The Most Dangerous Game is often seen as a sort of warm up to King Kong. It was produced by the producer/director team of Merian C. Cooper and Ernest B. Schoedsack in 1932, one year before Kong, and shares the same leading lady in Fay Wray and Robert Amstrong, who would play the man who brings Kong to New York. This film also uses some miniature and full-sized sets that were later used in Kong, and tries out some of the camera tricks that would be so vital to bringing the big ape to the screen.
Yet this film RKO production is interesting in its own right, without relating it to its more famous successor. The well-known plot tells the story of Bob Rainsford, a famed hunter who is the sole survivor of a shipwreck and swims to an island inhabited by an eccentric Russian count. The count is host to survivors of a previous sinking (Fay Wray and Robert Armstrong), and two sailors who recently went missing. The Count is also a lifelong hunter, and has progressed to “the most dangerous game,” deliberately causing shipwreck near his island and then hunting any survivors.

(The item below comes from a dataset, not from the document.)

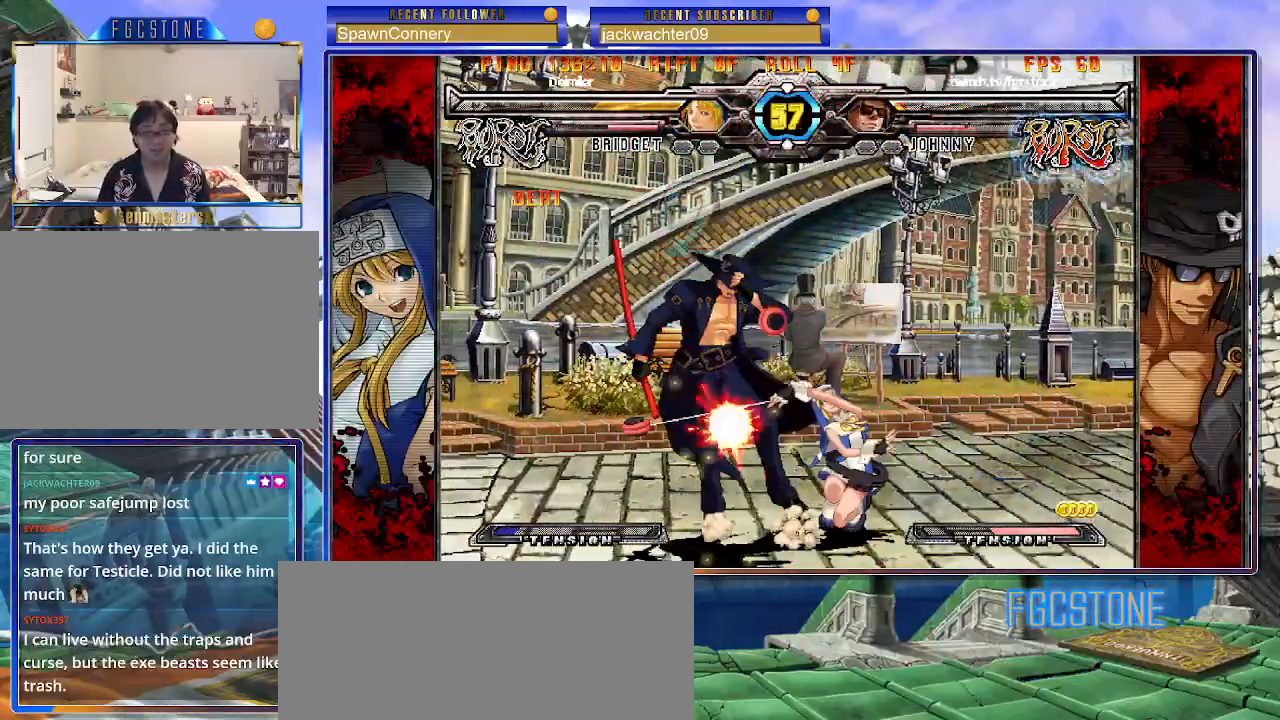
{"buttons": [], "left_stick": "down-left", "events": []}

While most of the film is just an excuse to string together some cleverly filmed chase sequences, the scant dialogue is well written. Just before sinking, Rainsford and a doctor onboard the yacht are philosophizing about the art of hunting. The doctor ponders: “I was thinking of the inconsistency of civilization. The beast of the jungle, killing just for his survival, is called savage. The man, killing just for sport is called civilized. It is a bit contradictory isn’t it? ” In reply, Rainsford utters the key line in the film: “This world’s divided into two kinds of people: the hunter and the hunted. Luckily I’m the hunter. Nothing can change that.”